Edward I of England, a great statesman and warrior by the time Robert was born, and Robert the Bruce, future King of Scots, were born into the same world of aristocracy, chivalry, and the land-driven values of 13th century Britain. Bruce was born at Turnberry in Scotland, to an Anglo-Saxon family. His grandfather was a competitor in the Great Cause, the succession crisis that Edward was asked to intervene in. (Spoiler alert: he chose John Baliol, not Bruce's grandfather.)

To Bruce's generation, Edward I was the great Crusader, the man who crushed rebellions, and one of Europe's most formidable kings. He was the embodiment of Royal Authority. (Please roll your Rs long and hard when saying that!)

Bruce grew up in a world where Scotland and England were friendlier. He and Edward were both steeped in chivalric ideals of loyalty, honor, and prowess in battle. They lived in a world of Anglo-Norman families with cross-border estates--like having property in both Iowa and Minnesota, or Kentucky and Tennessee. They both saw the world in terms of land, lineage, and loyalty. Their families often worked together and Bruce was raised to be a nobleman who could work in both Scotland and England. He had no reason to ever see himself as a rebel.

Perhaps the first fracture in all this camaraderie was when Edward chose John Baliol as King of Scots, rather than the elder Bruce. When Balliol rebelled in 1296, Bruce was barely 22 at the time. His family had lands in England. His father had sworn fealty to Edward. Bruce himself had served under Edward.

I believe Bruce's stance changed with Edward's increasing harshness: 

  • He removed Scottish symbols of sovereignty
  • He imprisoned and killed nobles and rebels, including William Wallace
  • He installed English officials in Scottish castles
  • He attacked Berwick ruthlessly
In short, he slowly dismantled Scottish independence. He threatened Robert, himself, leading to the 1306 murder of John Comyn at Greyfriars, which led to a hasty coronation of Robert as King of Scots. 



Edward took vengeance for the Bruce's act:
  • He declared Bruce a traitor
  • He executed in a very horrible way, some of Bruce's brothers
  • He imprisoned and/or hung in cages on walls, Bruce's wife, daughter, and female supporter, Isabella
  • He confiscated his lands (and income)
  • He hunted down his supporters.
Wow, is it any surprise, the young Bruce re-thought his loyalty to the English king? His early years were fraught with failure instead of the happy alliance his family had once shared with Edward and England. At points he is said to have hidden in a cave. In the winter of 1306-1307, he and his supporters hid out, possibly in the Isles. 

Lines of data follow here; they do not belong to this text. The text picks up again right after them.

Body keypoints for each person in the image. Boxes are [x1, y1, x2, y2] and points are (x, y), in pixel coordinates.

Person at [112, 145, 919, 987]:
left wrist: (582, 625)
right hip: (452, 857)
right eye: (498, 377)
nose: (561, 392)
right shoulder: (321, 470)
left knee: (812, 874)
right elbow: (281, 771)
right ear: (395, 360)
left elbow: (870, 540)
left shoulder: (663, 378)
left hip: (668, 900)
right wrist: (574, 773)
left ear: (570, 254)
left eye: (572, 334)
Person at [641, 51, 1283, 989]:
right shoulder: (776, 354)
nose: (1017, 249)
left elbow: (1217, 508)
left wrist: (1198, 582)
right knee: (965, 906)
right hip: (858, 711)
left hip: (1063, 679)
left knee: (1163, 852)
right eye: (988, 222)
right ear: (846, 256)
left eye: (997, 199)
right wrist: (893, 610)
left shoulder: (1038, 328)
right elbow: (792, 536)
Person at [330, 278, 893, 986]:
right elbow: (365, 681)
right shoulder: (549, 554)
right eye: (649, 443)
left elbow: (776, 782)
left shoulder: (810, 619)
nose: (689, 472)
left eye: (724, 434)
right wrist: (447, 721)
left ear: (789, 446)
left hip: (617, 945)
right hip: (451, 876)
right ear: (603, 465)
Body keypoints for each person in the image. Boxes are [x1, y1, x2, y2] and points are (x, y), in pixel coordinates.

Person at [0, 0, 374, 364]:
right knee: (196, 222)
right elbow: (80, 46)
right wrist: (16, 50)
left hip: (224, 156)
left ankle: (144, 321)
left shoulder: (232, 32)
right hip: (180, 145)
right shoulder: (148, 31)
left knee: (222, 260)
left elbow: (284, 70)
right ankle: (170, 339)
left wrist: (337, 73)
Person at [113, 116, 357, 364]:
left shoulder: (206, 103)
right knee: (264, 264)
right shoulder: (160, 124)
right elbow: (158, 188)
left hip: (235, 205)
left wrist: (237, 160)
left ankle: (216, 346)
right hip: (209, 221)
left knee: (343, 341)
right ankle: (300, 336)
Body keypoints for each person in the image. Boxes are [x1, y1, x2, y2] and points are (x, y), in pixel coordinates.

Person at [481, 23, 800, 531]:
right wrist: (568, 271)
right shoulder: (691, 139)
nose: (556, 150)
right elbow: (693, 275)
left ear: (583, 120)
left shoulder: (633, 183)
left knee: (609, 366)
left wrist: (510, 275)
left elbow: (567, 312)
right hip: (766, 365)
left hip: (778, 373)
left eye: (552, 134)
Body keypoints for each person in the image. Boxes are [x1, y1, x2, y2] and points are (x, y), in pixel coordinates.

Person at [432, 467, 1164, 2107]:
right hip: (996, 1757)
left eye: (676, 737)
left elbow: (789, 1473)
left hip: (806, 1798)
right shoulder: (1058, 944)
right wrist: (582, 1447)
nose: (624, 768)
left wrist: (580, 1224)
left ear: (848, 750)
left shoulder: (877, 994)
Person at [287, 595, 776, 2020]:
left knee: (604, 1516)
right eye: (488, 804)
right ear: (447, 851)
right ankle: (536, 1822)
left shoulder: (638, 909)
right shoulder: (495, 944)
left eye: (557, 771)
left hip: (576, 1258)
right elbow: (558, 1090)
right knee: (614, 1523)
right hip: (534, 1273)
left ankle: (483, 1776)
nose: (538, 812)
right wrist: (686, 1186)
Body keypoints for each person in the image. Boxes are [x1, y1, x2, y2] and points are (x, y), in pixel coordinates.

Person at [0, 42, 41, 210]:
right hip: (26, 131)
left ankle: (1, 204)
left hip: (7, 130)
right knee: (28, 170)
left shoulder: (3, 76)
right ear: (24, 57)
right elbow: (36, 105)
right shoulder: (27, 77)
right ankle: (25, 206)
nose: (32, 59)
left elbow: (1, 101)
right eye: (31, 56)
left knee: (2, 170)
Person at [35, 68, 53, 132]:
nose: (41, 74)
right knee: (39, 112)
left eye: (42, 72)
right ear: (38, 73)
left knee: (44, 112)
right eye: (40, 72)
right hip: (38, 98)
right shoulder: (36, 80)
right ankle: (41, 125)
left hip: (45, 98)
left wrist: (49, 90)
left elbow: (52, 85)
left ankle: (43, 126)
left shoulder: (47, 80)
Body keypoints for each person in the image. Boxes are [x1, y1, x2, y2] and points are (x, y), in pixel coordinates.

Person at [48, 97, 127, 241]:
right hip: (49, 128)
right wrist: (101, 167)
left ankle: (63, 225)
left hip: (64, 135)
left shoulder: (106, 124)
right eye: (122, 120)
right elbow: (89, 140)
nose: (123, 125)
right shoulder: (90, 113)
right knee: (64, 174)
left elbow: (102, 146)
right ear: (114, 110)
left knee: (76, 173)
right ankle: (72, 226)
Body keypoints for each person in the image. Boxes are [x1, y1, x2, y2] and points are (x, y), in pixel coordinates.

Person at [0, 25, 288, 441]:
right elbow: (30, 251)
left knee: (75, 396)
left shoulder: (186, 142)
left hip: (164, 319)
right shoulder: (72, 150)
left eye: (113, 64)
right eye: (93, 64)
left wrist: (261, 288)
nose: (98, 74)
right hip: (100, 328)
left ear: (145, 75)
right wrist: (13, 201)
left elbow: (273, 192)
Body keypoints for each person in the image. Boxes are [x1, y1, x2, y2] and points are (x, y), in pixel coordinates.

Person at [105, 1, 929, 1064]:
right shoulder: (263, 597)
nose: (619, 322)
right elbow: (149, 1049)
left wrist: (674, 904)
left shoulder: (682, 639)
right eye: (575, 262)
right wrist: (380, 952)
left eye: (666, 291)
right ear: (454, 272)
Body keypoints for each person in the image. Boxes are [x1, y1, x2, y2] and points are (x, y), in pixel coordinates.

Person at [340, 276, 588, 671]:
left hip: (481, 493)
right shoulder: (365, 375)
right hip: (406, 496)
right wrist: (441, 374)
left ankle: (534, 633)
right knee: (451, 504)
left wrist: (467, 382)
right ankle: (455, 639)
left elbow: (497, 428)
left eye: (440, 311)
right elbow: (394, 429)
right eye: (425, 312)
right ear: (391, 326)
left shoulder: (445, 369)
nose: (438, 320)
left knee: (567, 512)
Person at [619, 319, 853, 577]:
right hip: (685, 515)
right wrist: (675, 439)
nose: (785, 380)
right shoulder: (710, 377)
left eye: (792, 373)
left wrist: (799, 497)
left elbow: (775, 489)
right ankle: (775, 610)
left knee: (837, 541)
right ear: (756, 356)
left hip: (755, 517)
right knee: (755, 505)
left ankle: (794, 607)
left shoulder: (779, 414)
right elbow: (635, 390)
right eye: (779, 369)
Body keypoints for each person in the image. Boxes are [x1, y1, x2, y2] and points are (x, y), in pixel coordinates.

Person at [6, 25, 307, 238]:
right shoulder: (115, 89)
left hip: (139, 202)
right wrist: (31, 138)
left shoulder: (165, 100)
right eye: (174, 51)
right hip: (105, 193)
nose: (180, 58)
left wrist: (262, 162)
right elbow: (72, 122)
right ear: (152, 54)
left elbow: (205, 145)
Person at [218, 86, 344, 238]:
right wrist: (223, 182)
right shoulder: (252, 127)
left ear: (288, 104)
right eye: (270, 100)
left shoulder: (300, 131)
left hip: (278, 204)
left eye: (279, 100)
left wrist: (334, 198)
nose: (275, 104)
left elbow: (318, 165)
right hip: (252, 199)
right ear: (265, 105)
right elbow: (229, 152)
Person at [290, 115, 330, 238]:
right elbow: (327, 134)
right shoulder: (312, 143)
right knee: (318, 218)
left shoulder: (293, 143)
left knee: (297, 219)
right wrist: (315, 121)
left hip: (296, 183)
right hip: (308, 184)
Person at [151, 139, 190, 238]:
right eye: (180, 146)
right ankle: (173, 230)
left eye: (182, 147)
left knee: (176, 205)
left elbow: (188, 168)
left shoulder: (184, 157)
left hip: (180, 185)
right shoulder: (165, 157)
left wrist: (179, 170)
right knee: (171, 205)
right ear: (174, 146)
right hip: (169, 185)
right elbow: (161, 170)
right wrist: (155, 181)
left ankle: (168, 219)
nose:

Then, in 1307, he began a remarkable comeback with his landing at Turnberry, his family's home, in the spring of 1307, the Battle of Glen Trool in April of 1307, the Battle of Loudon Hill in May of 1307, and the raids and castle harassments in the summer of 1307 when Edward had taken so many of the Scottish castles as his own.

It was in this setting that Edward I of England, once known as the First Knight of Christendom, now in his 60s, stormed north to Scotland to subdue the man he saw as a rebel. And there, with the land he wished to conquer in his sights, Edward I died at Burgh on Sands with vengeance and retribution in his heart. Not the best way to die, in my humble opinion. Just saying.

Ed Senior's death, only weeks past his 68th birthday, was a turning point, all that Robert could have wished for as a birthday gift. With Edward I's death, Edward II, barely 23, became king. He was, by all historical accounts, nowhere near the man his father was. Or at least, had not the interest in Scotland that his father did, nor his military experience, discipline, or strategic skill. The Bruce steadily regained all the Scottish castles Edward I had taken, until the great confrontation at Bannockburn, seven years later. 

His life had been shaped by Edward I's actions and their lives remain linked in the fate and history of both countries. Perhaps Bruce's greatest coup, is that, through his only child, Marjory who died young, just after the birth of her only child, Bruce became the ancestor of every monarch who has sat on the throne of England from 1603 to the present day!